──────── Material for this exercise ────────

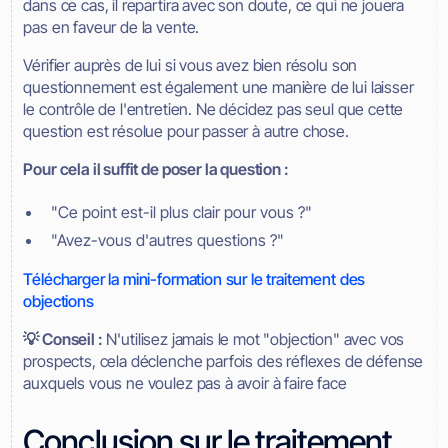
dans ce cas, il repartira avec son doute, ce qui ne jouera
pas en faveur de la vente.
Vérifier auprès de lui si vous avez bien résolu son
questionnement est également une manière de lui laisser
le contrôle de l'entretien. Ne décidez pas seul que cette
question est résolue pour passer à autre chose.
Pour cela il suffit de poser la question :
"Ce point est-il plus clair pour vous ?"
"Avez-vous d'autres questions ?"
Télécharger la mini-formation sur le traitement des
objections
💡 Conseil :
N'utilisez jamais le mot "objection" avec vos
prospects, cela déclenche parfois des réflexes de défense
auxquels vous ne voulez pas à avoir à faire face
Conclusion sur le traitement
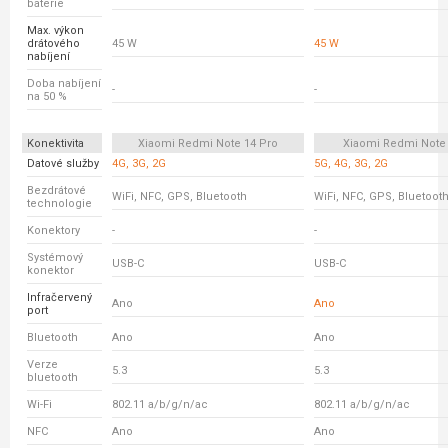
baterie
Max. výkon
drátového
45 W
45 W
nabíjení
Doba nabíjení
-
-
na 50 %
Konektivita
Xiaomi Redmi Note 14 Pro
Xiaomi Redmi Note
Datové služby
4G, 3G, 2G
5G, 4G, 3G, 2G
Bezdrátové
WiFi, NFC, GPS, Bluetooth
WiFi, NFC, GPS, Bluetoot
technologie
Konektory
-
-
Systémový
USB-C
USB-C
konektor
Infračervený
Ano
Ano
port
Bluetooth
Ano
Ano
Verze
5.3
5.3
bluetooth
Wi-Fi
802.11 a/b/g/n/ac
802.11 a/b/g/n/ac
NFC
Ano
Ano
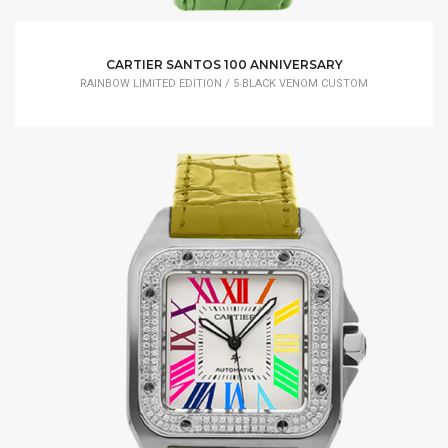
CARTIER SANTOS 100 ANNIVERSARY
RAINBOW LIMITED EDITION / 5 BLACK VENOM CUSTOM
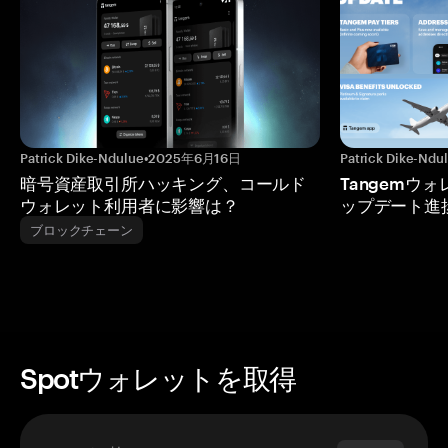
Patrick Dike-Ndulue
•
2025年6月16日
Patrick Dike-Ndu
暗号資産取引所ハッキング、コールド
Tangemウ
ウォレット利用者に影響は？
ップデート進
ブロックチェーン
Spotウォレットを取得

────────
──────── Material for this exercise ────────

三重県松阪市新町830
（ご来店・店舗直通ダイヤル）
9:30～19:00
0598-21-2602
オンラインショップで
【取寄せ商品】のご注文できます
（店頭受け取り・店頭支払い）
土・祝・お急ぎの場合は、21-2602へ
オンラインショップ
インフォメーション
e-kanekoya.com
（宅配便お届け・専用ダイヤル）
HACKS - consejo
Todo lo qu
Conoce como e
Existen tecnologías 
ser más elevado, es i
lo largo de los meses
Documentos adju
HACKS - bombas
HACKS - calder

────────

● **Task description**
Filter this listing and copy only the lines holding the word "Xiaomi".

● **Result below**
Xiaomi Redmi Note 14 Pro
Xiaomi Redmi Note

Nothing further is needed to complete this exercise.